This task calls for copying each line below that contains "pixels".
[Available data — start]
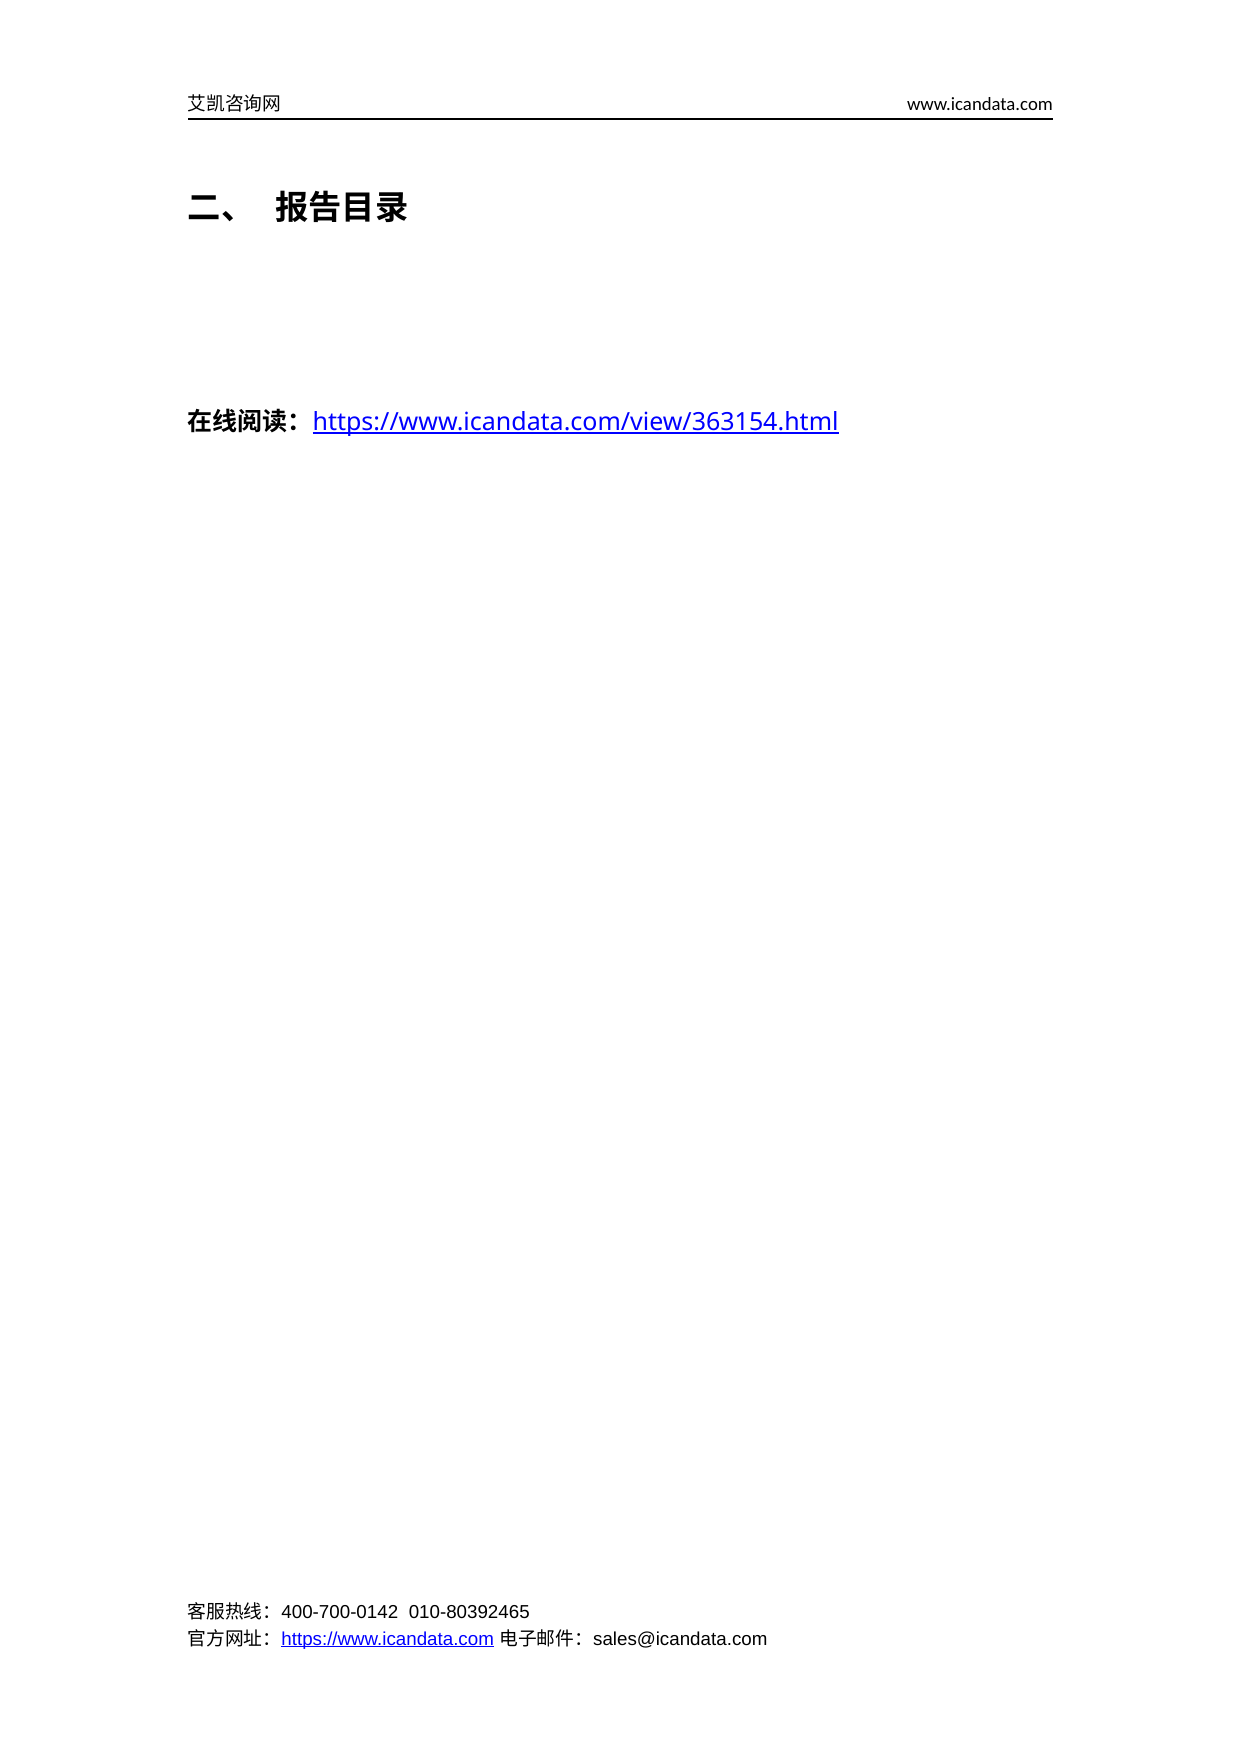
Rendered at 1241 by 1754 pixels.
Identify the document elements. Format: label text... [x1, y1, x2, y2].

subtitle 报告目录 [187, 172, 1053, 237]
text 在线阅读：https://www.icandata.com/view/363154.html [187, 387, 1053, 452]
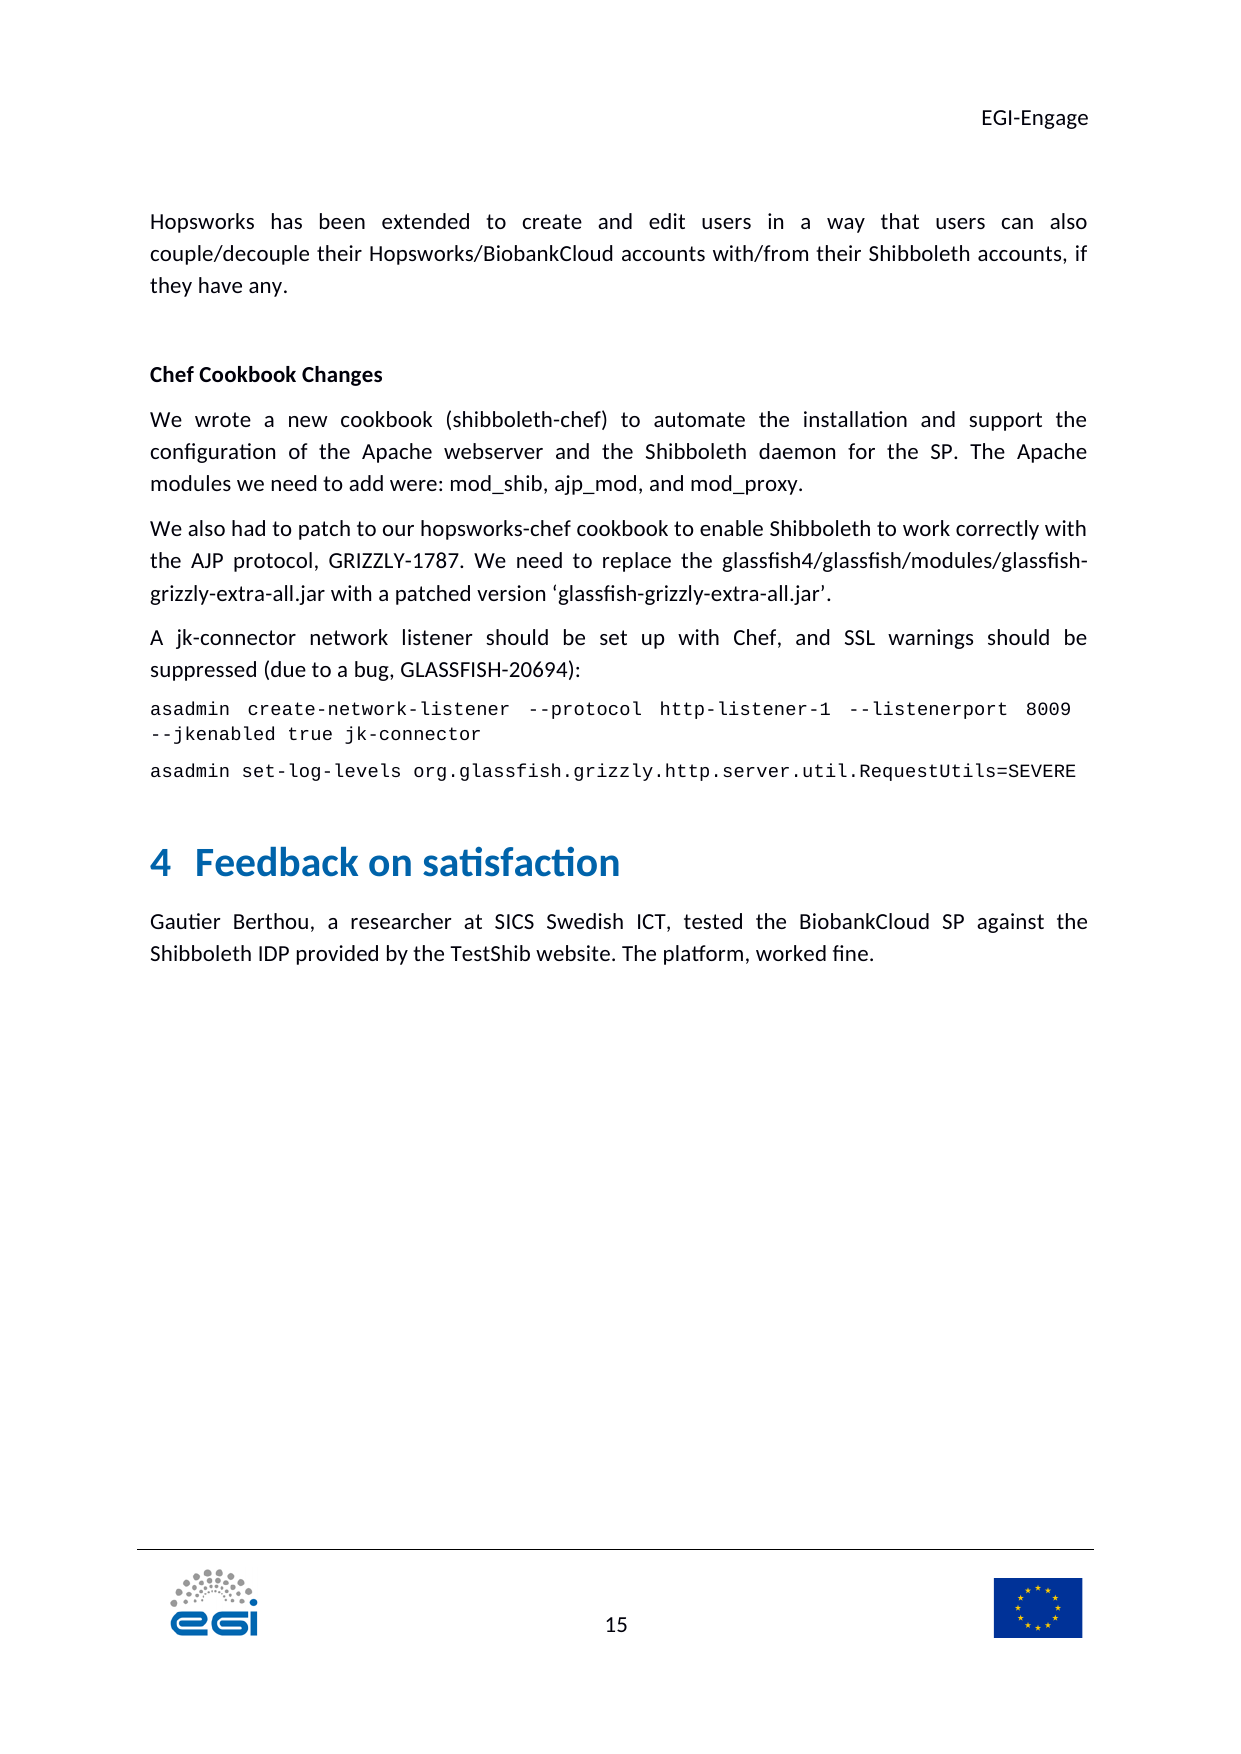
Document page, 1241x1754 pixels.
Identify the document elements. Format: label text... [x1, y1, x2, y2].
[Available data — finish]
Your solution ::
Rendered at 1241 by 1754 pixels.
Document page, 1241x1754 pixels.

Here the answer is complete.